Gaspard Koenig: Emek bir seçim olduğunda yabancılaşma olmayacak. Bu nedenle, evrensel gelir konusunda girişimlerim oldu ve düşünce kuruluşum bu konuda çalışmalar yayınlıyor. Foucault bu siyasetin anlamını, biyosiyaset konusunda Friedman’ın negatif vergisini çözümleyerek güzel özetliyor: “Çalışma ya da çalışmama seçimini serbest bırakmak”. Hayır deme gücünü vermek (şirkette, evinde, topluluğunda). Bu görülmemiş bir toplumsal devrimi bildirir. Emek toplumsal örgütlenmenin ana anahtarı olmaktan çıkar. Topluluğun diyalektik olan yeni görevini böyle tasarlıyorum: kişiye gruptan çıkma araçlarını vermek. Ya da pozitif olarak: Açık toplumda özgür iradeyi maddi olarak kurmak. Bu varsayımda, ücreti emek ile gönüllü çalışma ve verimsiz uğraş ayrımı giderek kaybolacaktır. Kimliğimiz çok sayıda etkinliğin kavşağında belirlenecektir. Marx bunu düşlemiştir ve Alman İdeolojisi’nde, isteklerini sayarken şunları yazmıştır: “Bugün şu şeyi yapma imkanı, yarın bir başka şeyi yapma, sabah avlanma, öğleden sonra balık tutma, akşam besicilik, yemekten sonra eleştiri; zevkine göre, ama hiçbir zaman avcı, balıkçı ya da eleştirmen olmadan”.

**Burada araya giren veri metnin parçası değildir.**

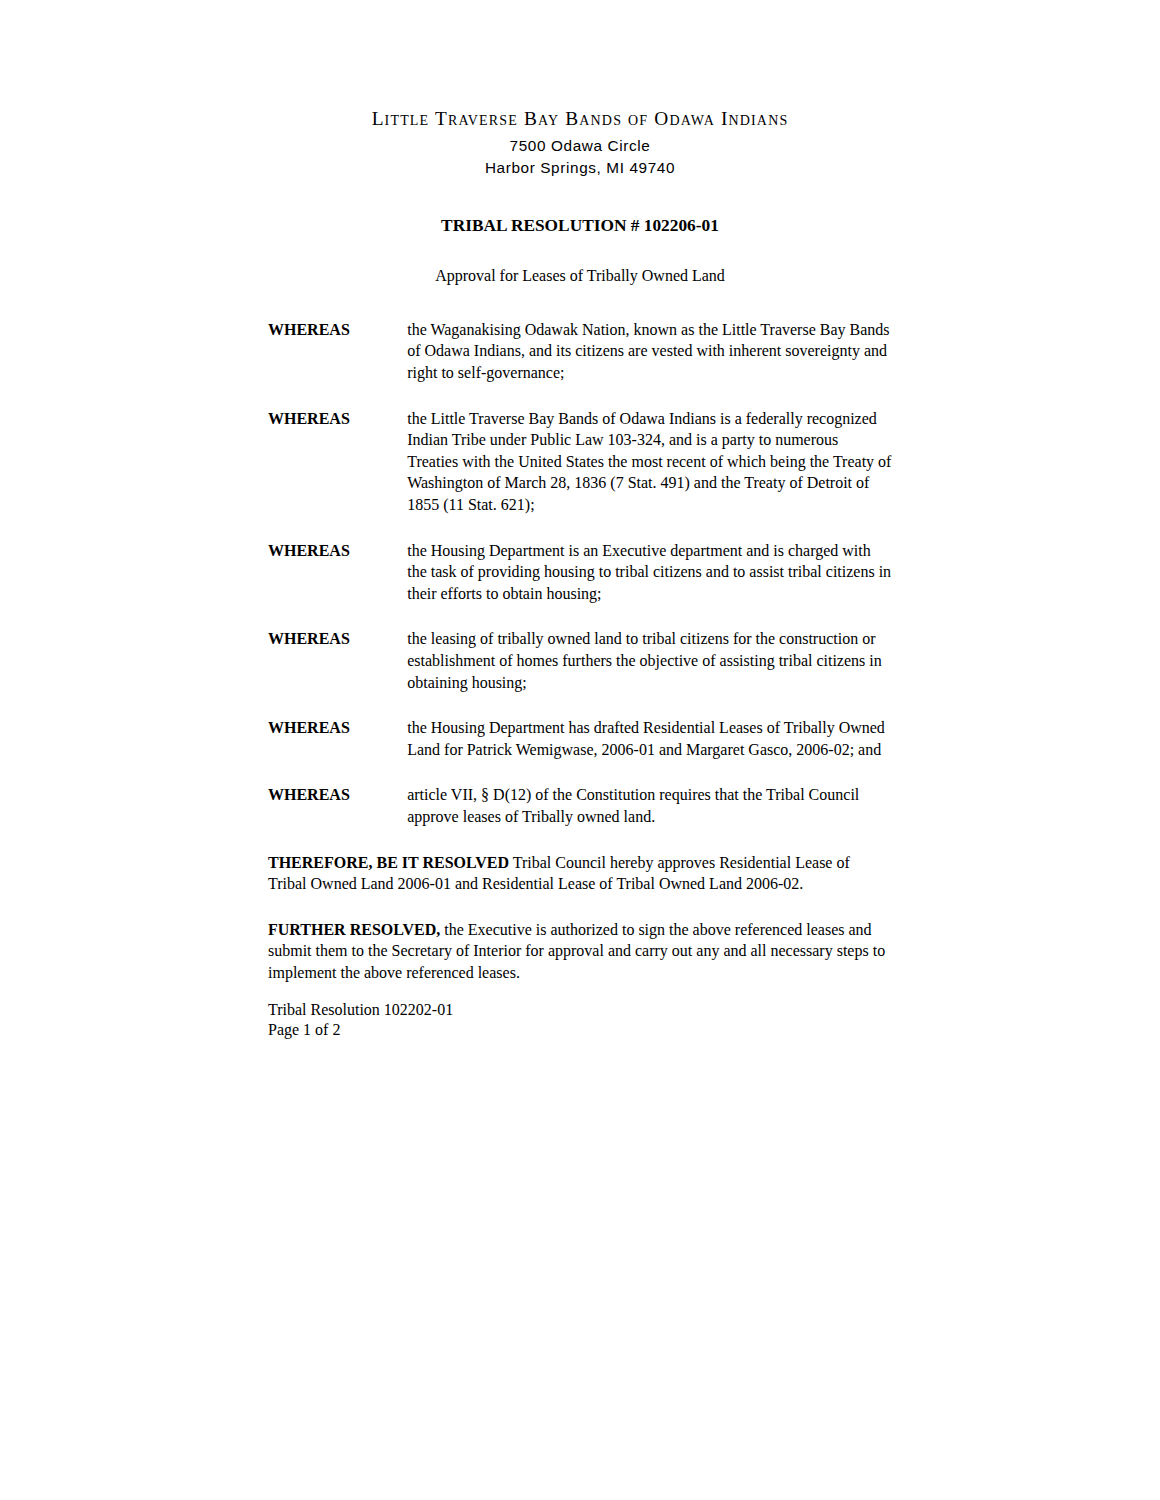Little Traverse Bay Bands of Odawa Indians
7500 Odawa Circle
Harbor Springs, MI 49740
TRIBAL RESOLUTION # 102206-01
Approval for Leases of Tribally Owned Land
WHEREAS
the Waganakising Odawak Nation, known as the Little Traverse Bay Bands of Odawa Indians, and its citizens are vested with inherent sovereignty and right to self-governance;
WHEREAS
the Little Traverse Bay Bands of Odawa Indians is a federally recognized Indian Tribe under Public Law 103-324, and is a party to numerous Treaties with the United States the most recent of which being the Treaty of Washington of March 28, 1836 (7 Stat. 491) and the Treaty of Detroit of 1855 (11 Stat. 621);
WHEREAS
the Housing Department is an Executive department and is charged with the task of providing housing to tribal citizens and to assist tribal citizens in their efforts to obtain housing;
WHEREAS
the leasing of tribally owned land to tribal citizens for the construction or establishment of homes furthers the objective of assisting tribal citizens in obtaining housing;
WHEREAS
the Housing Department has drafted Residential Leases of Tribally Owned Land for Patrick Wemigwase, 2006-01 and Margaret Gasco, 2006-02; and
WHEREAS
article VII, § D(12) of the Constitution requires that the Tribal Council approve leases of Tribally owned land.
THEREFORE, BE IT RESOLVED Tribal Council hereby approves Residential Lease of Tribal Owned Land 2006-01 and Residential Lease of Tribal Owned Land 2006-02.
FURTHER RESOLVED, the Executive is authorized to sign the above referenced leases and submit them to the Secretary of Interior for approval and carry out any and all necessary steps to implement the above referenced leases.
Tribal Resolution 102202-01
Page 1 of 2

Claude Diry: Ücretli emeği, bağımlılık ölçütünden itibaren köleliğin çağcıl biçimi olarak ele almayı bırakmak gerekir. 20.yüzyıl başında, vardiyalı çalışma ilk olarak aynı yerde, mühendislerin düşündüğü ve düzenlediği tekniklerle teknisyenleri ve işçileri bir araya getirir. Tüm bunlar ücretli dünyasında gerçekleşir ve tümüyle yeni nesneler üretmek için (araba, uçak, güneş panoları) bilimsel bir araştırma gerektirir. Emek kolektif bir girişime kişisel katkıdır, Foucault’ın dediği gibi, zor, sıkıcı; ama düşündürücü ve kimi kez yenilikçi hatta coşkulu “beden ve ruhla” yapılan bir adanmışlıktır. 1970 yıllarında, toplumbilimci Philippe Bernoux birlikte bir süre çalıştığı uzman emekçiler için emeğin yapıcı rolünü göstermiştir. Yabancılaşma bize sonra, etabı aştıktan sonra görünür. 20.yüzyıl başında, çalışma hakkı bize “gizlenen” çalışmayı gösterdi. Örneğin, zanaatkarlığın, pazarlığın gerektirdiği ailesel etkinlik. Yabancılaşmamız bize gerçekten yarın gözükecek eğer yeni bir etabı aşarsak. Bu arada, bugün sorun yaratanın kişisel etkinlik olarak ücretli emek değil; ama daha çok emeğin, kolektif ereklik olan şirket olduğunu düşünebiliriz. Yatırım fonlarının artması, aktif yönetimi, şirketlerin feshini doğuruyor ve robotların verdiği satın alma-satma emirlerinin ritminde sürekli yeniden yapılanan düzenlemeler şirketleri bağımlı kılıyor. Sanayi kaptanlarının “çelik kafeslerinden” finans üstatlarının dijital totalitarizmine geçtik.